I was horribly wrong in my earlier post when I wrote that there aren't any pending military justice cert petitions at the Supremes. When I wrote that there were two and now there are three (not counting Salvador Diaz's petition for rehearing).
The case of Pena v. United States, No. 06-1340, will go to conference on Friday, 10 May. CAAF's opinion rejects an argument that mandatory supervised release impermissibly increases an accused's sentence.
A second pending case is Washington v. United States, No. 06-10628. Washington is an IFP filing, but not pro se. Washington is represented by an attorney from the Widener University School of Law's Veterans Assistance Program. But Washington seeks cert to review CAAF's denial of a writ appeal, see Washington v. United States, __ M.J. ___, No. Misc. No. 07-8006/AF (C.A.A.F. Jan. 23, 2007) (summary disposition), reconsideration denied, __ M.J. ___ (Feb. 22, 2007) -- which doesn't fall within the Supremes' statutory cert jurisdiction over CAAF. See 28 U.S.C. § 1259. Washington is scheduled to be denied at the 10 May conference.

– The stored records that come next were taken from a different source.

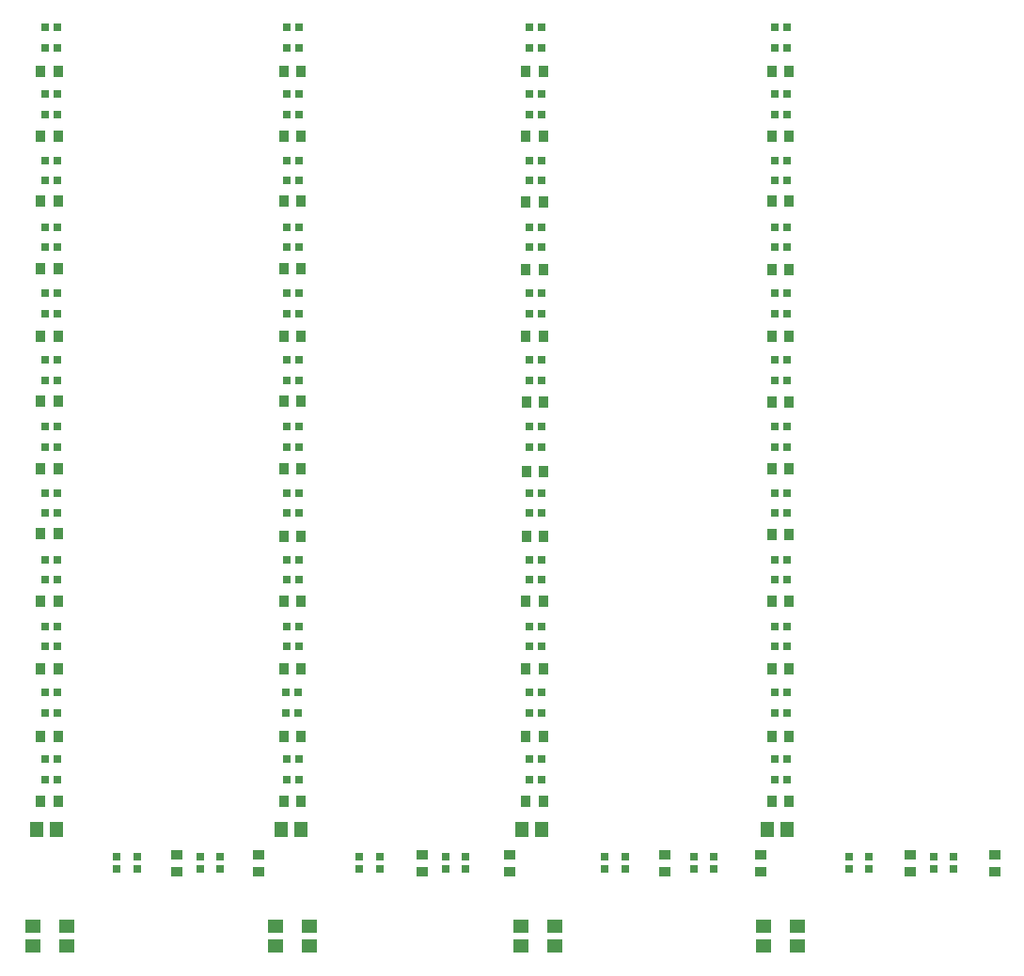
<source format=gtp>
G04*
G04 #@! TF.GenerationSoftware,Altium Limited,Altium Designer,24.7.2 (38)*
G04*
G04 Layer_Color=8421504*
%FSLAX44Y44*%
%MOMM*%
G71*
G04*
G04 #@! TF.SameCoordinates,4798D7E4-1403-4A70-8607-6B62460FE5A0*
G04*
G04*
G04 #@! TF.FilePolarity,Positive*
G04*
G01*
G75*
%ADD14R,1.4700X1.1600*%
%ADD15R,1.1600X1.4700*%
%ADD16R,0.9800X0.9300*%
%ADD17R,0.9300X0.9800*%
%ADD18R,0.7000X0.7000*%
%ADD19R,0.7000X0.7000*%
D14*
X25400Y-895340D02*
D03*
Y-913140D02*
D03*
X713740D02*
D03*
Y-895340D02*
D03*
X683260Y-913140D02*
D03*
Y-895340D02*
D03*
X274320Y-913140D02*
D03*
Y-895340D02*
D03*
X55880Y-913140D02*
D03*
Y-895340D02*
D03*
X464820Y-913140D02*
D03*
Y-895340D02*
D03*
X243840Y-913140D02*
D03*
Y-895340D02*
D03*
X495300Y-913140D02*
D03*
Y-895340D02*
D03*
D15*
X483880Y-807720D02*
D03*
X466080D02*
D03*
X266700D02*
D03*
X248900D02*
D03*
X704860D02*
D03*
X687060D02*
D03*
X47000D02*
D03*
X29200D02*
D03*
D16*
X154940Y-845900D02*
D03*
Y-830500D02*
D03*
X228600Y-845900D02*
D03*
Y-830500D02*
D03*
X375920Y-845900D02*
D03*
Y-830500D02*
D03*
X454660Y-845900D02*
D03*
Y-830500D02*
D03*
X594360Y-845900D02*
D03*
Y-830500D02*
D03*
X680720Y-845900D02*
D03*
Y-830500D02*
D03*
X815340Y-845900D02*
D03*
Y-830500D02*
D03*
X891540Y-845900D02*
D03*
Y-830500D02*
D03*
D17*
X251380Y-782320D02*
D03*
X266780D02*
D03*
X251380Y-723900D02*
D03*
X266780D02*
D03*
X251380Y-601980D02*
D03*
X266780D02*
D03*
X251380Y-662940D02*
D03*
X266780D02*
D03*
X251380Y-543560D02*
D03*
X266780D02*
D03*
X251380Y-482600D02*
D03*
X266780D02*
D03*
X251380Y-302260D02*
D03*
X266780D02*
D03*
X251380Y-363220D02*
D03*
X266780D02*
D03*
X251380Y-241300D02*
D03*
X266780D02*
D03*
X251380Y-182880D02*
D03*
X266780D02*
D03*
X251380Y-124460D02*
D03*
X266780D02*
D03*
X251380Y-421640D02*
D03*
X266780D02*
D03*
X706200Y-482600D02*
D03*
X690800D02*
D03*
X706200Y-542290D02*
D03*
X690800D02*
D03*
X469740Y-782320D02*
D03*
X485140D02*
D03*
X469740Y-723900D02*
D03*
X485140D02*
D03*
X469740Y-662940D02*
D03*
X485140D02*
D03*
X469740Y-601980D02*
D03*
X485140D02*
D03*
X469820Y-485140D02*
D03*
X485220D02*
D03*
X469820Y-543560D02*
D03*
X485220D02*
D03*
X690800Y-782320D02*
D03*
X706200D02*
D03*
X690800Y-723900D02*
D03*
X706200D02*
D03*
Y-363220D02*
D03*
X690800D02*
D03*
X706200Y-303530D02*
D03*
X690800D02*
D03*
X706200Y-241300D02*
D03*
X690800D02*
D03*
X706200Y-182880D02*
D03*
X690800D02*
D03*
X706200Y-124460D02*
D03*
X690800D02*
D03*
X706200Y-422910D02*
D03*
X690800D02*
D03*
X469740Y-303530D02*
D03*
X485140D02*
D03*
X469820Y-422910D02*
D03*
X485220D02*
D03*
X469740Y-363220D02*
D03*
X485140D02*
D03*
X469740Y-242570D02*
D03*
X485140D02*
D03*
X469740Y-182880D02*
D03*
X485140D02*
D03*
X469740Y-124460D02*
D03*
X485140D02*
D03*
X690800Y-601980D02*
D03*
X706200D02*
D03*
X690800Y-662940D02*
D03*
X706200D02*
D03*
X48260Y-723900D02*
D03*
X32860D02*
D03*
Y-662940D02*
D03*
X48260D02*
D03*
X32860Y-601980D02*
D03*
X48260D02*
D03*
X32860Y-782320D02*
D03*
X48260D02*
D03*
X32860Y-541020D02*
D03*
X48260D02*
D03*
X32860Y-482600D02*
D03*
X48260D02*
D03*
X32860Y-363220D02*
D03*
X48260D02*
D03*
X32860Y-302260D02*
D03*
X48260D02*
D03*
X32860Y-421640D02*
D03*
X48260D02*
D03*
X32860Y-241300D02*
D03*
X48260D02*
D03*
X32860Y-182880D02*
D03*
X48260D02*
D03*
X32860Y-124460D02*
D03*
X48260D02*
D03*
D18*
X254000Y-744468D02*
D03*
X265000D02*
D03*
Y-762768D02*
D03*
X254000D02*
D03*
X472440Y-744468D02*
D03*
X483440D02*
D03*
Y-762768D02*
D03*
X472440D02*
D03*
X253580Y-702570D02*
D03*
X264580D02*
D03*
Y-684270D02*
D03*
X253580D02*
D03*
X254000Y-624534D02*
D03*
X265000D02*
D03*
Y-642834D02*
D03*
X254000D02*
D03*
X472440Y-702801D02*
D03*
X483440D02*
D03*
Y-684501D02*
D03*
X472440D02*
D03*
Y-624534D02*
D03*
X483440D02*
D03*
Y-642834D02*
D03*
X472440D02*
D03*
Y-582867D02*
D03*
X483440D02*
D03*
Y-564567D02*
D03*
X472440D02*
D03*
X254000Y-582867D02*
D03*
X265000D02*
D03*
Y-564567D02*
D03*
X254000D02*
D03*
Y-504600D02*
D03*
X265000D02*
D03*
Y-522900D02*
D03*
X254000D02*
D03*
X472440Y-504600D02*
D03*
X483440D02*
D03*
Y-522900D02*
D03*
X472440D02*
D03*
Y-384665D02*
D03*
X483440D02*
D03*
Y-402966D02*
D03*
X472440D02*
D03*
Y-342998D02*
D03*
X483440D02*
D03*
Y-324698D02*
D03*
X472440D02*
D03*
Y-264731D02*
D03*
X483440D02*
D03*
Y-283031D02*
D03*
X472440D02*
D03*
X254000Y-264731D02*
D03*
X265000D02*
D03*
Y-283031D02*
D03*
X254000D02*
D03*
Y-384665D02*
D03*
X265000D02*
D03*
Y-402966D02*
D03*
X254000D02*
D03*
Y-342998D02*
D03*
X265000D02*
D03*
Y-324698D02*
D03*
X254000D02*
D03*
Y-223064D02*
D03*
X265000D02*
D03*
Y-204764D02*
D03*
X254000D02*
D03*
X472440Y-223064D02*
D03*
X483440D02*
D03*
Y-204764D02*
D03*
X472440D02*
D03*
X254000Y-462933D02*
D03*
X265000D02*
D03*
Y-444633D02*
D03*
X254000D02*
D03*
X693420Y-582867D02*
D03*
X704420D02*
D03*
Y-564567D02*
D03*
X693420D02*
D03*
Y-504600D02*
D03*
X704420D02*
D03*
Y-522900D02*
D03*
X693420D02*
D03*
Y-744468D02*
D03*
X704420D02*
D03*
Y-762768D02*
D03*
X693420D02*
D03*
Y-702801D02*
D03*
X704420D02*
D03*
Y-684501D02*
D03*
X693420D02*
D03*
Y-624534D02*
D03*
X704420D02*
D03*
Y-642834D02*
D03*
X693420D02*
D03*
Y-384665D02*
D03*
X704420D02*
D03*
Y-402966D02*
D03*
X693420D02*
D03*
Y-264731D02*
D03*
X704420D02*
D03*
Y-283031D02*
D03*
X693420D02*
D03*
Y-342998D02*
D03*
X704420D02*
D03*
Y-324698D02*
D03*
X693420D02*
D03*
Y-163097D02*
D03*
X704420D02*
D03*
Y-144797D02*
D03*
X693420D02*
D03*
Y-223064D02*
D03*
X704420D02*
D03*
Y-204764D02*
D03*
X693420D02*
D03*
Y-103130D02*
D03*
X704420D02*
D03*
Y-84830D02*
D03*
X693420D02*
D03*
Y-462933D02*
D03*
X704420D02*
D03*
Y-444633D02*
D03*
X693420D02*
D03*
X472440Y-462933D02*
D03*
X483440D02*
D03*
Y-444633D02*
D03*
X472440D02*
D03*
Y-163097D02*
D03*
X483440D02*
D03*
Y-144797D02*
D03*
X472440D02*
D03*
Y-103130D02*
D03*
X483440D02*
D03*
Y-84830D02*
D03*
X472440D02*
D03*
X36410Y-702801D02*
D03*
X47410D02*
D03*
Y-684501D02*
D03*
X36410D02*
D03*
Y-624534D02*
D03*
X47410D02*
D03*
Y-642834D02*
D03*
X36410D02*
D03*
Y-744468D02*
D03*
X47410D02*
D03*
Y-762768D02*
D03*
X36410D02*
D03*
Y-582867D02*
D03*
X47410D02*
D03*
Y-564567D02*
D03*
X36410D02*
D03*
Y-504600D02*
D03*
X47410D02*
D03*
Y-522900D02*
D03*
X36410D02*
D03*
Y-384665D02*
D03*
X47410D02*
D03*
Y-402966D02*
D03*
X36410D02*
D03*
Y-342998D02*
D03*
X47410D02*
D03*
Y-324698D02*
D03*
X36410D02*
D03*
Y-264731D02*
D03*
X47410D02*
D03*
Y-283031D02*
D03*
X36410D02*
D03*
Y-223064D02*
D03*
X47410D02*
D03*
Y-204764D02*
D03*
X36410D02*
D03*
Y-163097D02*
D03*
X47410D02*
D03*
Y-144797D02*
D03*
X36410D02*
D03*
Y-103130D02*
D03*
X47410D02*
D03*
Y-84830D02*
D03*
X36410D02*
D03*
X254000Y-163097D02*
D03*
X265000D02*
D03*
Y-144797D02*
D03*
X254000D02*
D03*
Y-103130D02*
D03*
X265000D02*
D03*
Y-84830D02*
D03*
X254000D02*
D03*
X36410Y-462933D02*
D03*
X47410D02*
D03*
Y-444633D02*
D03*
X36410D02*
D03*
D19*
X639070Y-843275D02*
D03*
Y-832275D02*
D03*
X620770D02*
D03*
Y-843275D02*
D03*
X415550D02*
D03*
Y-832275D02*
D03*
X397250D02*
D03*
Y-843275D02*
D03*
X194570D02*
D03*
Y-832275D02*
D03*
X176270D02*
D03*
Y-843275D02*
D03*
X101080D02*
D03*
Y-832275D02*
D03*
X119380D02*
D03*
Y-843275D02*
D03*
X319520D02*
D03*
Y-832275D02*
D03*
X337820D02*
D03*
Y-843275D02*
D03*
X540500D02*
D03*
Y-832275D02*
D03*
X558800D02*
D03*
Y-843275D02*
D03*
X760470D02*
D03*
Y-832275D02*
D03*
X778770D02*
D03*
Y-843275D02*
D03*
X854970D02*
D03*
Y-832275D02*
D03*
X836670D02*
D03*
Y-843275D02*
D03*
M02*

</source>
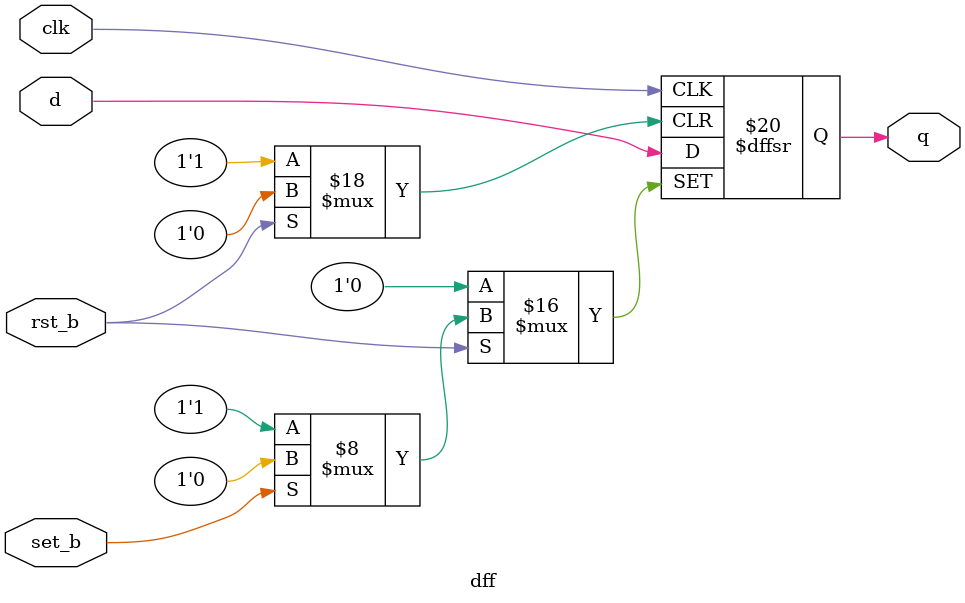
<source format=v>
module dff (
  input d, rst_b, set_b, clk,
  output reg q
  );
  always @(posedge clk, negedge rst_b, negedge set_b) begin
  if (set_b==0)
    q <= 1'b1;
  else
      if (rst_b==0) q <= 1'b0;
    else q <= d;
  end
endmodule

</source>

The final case is brand new: Perez v. United States, No. 06-10998. Perez is an IFP pro se filing which means -- you guessed it; it's an Army case. (See my previous rant on the subject of Army DAD not filing a cert petition since 18 November 2002 here.) Hey, Army Lurker! Are you still lurking out there? If so, could you let us know whether Army DAD has a policy regarding the filing of cert petitions and, if so, what it is? Perez was granted by CAAF and summarily affirmed -- which CAAF usually does when the approved confinement is extremely long but there is no grant-worthy issue in the case. See United States v. Perez, __ M.J. ___, No. 06-0594/AR (C.A.A.F. Feb. 1, 2007) (summary disposition). The SG's response is due by 1 June 2007, though he will likely waive response well before then.
1 comment:
Nothing looks too cert-worthy there. Yet another year stranded on the Island of Misfit Toys.